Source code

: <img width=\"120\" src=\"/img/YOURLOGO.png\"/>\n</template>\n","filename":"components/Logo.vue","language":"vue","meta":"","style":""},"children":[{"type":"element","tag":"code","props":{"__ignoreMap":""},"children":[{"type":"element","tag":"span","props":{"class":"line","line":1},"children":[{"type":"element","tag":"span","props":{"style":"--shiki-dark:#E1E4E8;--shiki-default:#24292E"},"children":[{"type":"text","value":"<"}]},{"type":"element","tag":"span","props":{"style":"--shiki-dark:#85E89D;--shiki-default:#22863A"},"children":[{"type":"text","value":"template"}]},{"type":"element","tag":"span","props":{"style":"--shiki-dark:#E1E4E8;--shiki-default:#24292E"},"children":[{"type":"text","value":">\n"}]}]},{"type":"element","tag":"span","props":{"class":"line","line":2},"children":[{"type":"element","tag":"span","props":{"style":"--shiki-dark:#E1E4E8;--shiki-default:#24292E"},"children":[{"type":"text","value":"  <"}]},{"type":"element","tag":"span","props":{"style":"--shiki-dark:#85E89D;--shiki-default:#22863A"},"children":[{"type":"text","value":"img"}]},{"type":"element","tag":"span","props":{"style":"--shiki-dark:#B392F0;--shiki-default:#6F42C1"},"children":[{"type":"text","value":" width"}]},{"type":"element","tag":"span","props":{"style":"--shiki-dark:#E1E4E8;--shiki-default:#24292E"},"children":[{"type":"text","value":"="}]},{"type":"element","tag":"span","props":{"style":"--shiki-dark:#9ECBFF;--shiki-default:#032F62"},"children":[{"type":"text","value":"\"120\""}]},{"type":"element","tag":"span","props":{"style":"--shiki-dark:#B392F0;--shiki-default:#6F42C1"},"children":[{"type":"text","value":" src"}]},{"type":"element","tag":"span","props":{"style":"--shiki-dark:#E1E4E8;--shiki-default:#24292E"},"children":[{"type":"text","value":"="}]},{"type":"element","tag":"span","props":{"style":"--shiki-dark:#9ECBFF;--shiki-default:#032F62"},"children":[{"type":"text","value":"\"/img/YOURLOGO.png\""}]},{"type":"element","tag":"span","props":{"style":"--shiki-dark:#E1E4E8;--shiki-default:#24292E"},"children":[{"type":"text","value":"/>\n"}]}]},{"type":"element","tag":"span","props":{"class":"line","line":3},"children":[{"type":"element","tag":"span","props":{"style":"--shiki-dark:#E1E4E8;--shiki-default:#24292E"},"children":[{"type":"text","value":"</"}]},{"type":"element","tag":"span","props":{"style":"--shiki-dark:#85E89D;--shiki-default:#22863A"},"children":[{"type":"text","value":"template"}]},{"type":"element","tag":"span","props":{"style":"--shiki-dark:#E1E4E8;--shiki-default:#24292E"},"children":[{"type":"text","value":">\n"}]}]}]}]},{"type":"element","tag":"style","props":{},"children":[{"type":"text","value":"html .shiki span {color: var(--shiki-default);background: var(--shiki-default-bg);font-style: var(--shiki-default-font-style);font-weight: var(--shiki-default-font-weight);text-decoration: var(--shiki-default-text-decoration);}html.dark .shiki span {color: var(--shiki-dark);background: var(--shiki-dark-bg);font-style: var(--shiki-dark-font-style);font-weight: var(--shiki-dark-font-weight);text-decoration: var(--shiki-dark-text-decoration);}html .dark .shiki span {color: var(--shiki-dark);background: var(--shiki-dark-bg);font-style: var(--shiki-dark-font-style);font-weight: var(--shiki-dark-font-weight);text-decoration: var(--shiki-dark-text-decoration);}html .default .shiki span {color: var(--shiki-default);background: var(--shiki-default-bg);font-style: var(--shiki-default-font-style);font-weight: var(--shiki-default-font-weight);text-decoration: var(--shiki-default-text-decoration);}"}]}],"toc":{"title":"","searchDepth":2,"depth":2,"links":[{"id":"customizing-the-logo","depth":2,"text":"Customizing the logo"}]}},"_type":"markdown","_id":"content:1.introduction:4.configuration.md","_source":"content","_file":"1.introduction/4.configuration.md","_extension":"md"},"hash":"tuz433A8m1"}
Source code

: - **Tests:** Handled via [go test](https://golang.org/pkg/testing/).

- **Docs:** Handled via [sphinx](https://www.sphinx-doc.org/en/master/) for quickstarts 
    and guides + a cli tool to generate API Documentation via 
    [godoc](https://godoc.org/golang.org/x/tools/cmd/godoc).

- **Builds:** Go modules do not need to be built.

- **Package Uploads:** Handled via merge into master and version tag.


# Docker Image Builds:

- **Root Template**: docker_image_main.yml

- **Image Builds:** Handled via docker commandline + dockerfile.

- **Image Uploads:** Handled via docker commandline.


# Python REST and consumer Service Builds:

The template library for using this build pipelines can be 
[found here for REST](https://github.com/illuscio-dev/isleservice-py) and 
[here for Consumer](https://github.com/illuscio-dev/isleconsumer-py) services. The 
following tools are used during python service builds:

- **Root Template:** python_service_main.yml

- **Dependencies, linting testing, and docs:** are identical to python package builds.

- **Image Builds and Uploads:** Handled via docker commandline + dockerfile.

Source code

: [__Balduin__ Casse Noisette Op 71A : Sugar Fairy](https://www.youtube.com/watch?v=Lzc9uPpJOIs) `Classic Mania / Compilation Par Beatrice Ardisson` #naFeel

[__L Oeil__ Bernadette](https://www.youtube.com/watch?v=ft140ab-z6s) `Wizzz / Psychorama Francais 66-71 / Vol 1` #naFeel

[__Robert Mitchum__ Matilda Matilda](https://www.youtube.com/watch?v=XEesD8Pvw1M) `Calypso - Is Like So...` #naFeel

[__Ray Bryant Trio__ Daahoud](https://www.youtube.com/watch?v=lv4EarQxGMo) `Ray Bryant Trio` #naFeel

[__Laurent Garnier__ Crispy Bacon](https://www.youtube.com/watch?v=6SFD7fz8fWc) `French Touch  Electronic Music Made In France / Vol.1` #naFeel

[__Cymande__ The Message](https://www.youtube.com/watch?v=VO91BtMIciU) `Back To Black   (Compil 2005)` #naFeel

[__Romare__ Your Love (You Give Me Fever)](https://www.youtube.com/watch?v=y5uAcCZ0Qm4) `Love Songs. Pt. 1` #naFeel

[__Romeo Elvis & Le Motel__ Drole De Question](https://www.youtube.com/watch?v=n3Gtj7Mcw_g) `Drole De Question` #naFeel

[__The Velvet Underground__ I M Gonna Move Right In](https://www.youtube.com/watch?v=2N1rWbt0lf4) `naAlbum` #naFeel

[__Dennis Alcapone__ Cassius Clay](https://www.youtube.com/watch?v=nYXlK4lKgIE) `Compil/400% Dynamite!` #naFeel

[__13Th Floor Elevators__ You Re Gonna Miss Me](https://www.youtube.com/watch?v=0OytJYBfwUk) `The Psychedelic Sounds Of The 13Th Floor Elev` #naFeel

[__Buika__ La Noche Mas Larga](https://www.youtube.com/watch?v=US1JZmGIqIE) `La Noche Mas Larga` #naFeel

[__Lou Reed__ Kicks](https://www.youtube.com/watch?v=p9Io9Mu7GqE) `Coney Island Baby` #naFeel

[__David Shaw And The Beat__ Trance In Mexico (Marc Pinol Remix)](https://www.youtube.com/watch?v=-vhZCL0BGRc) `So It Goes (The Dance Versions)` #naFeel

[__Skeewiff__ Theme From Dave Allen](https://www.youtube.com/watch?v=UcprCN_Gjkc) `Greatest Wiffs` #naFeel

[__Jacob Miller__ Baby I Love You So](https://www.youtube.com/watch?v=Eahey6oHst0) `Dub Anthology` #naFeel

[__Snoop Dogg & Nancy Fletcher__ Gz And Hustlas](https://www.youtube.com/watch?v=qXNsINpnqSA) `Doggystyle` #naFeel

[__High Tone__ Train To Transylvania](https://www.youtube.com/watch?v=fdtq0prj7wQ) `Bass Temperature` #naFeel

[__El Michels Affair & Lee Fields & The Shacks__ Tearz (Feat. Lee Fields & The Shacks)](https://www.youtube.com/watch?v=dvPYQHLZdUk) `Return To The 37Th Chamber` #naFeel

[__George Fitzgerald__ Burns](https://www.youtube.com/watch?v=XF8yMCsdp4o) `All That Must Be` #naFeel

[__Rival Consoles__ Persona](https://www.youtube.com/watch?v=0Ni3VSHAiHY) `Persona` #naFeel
########
Work request: Say how many lines in the entries above contain the string "master", offering no other words.

Answer: 2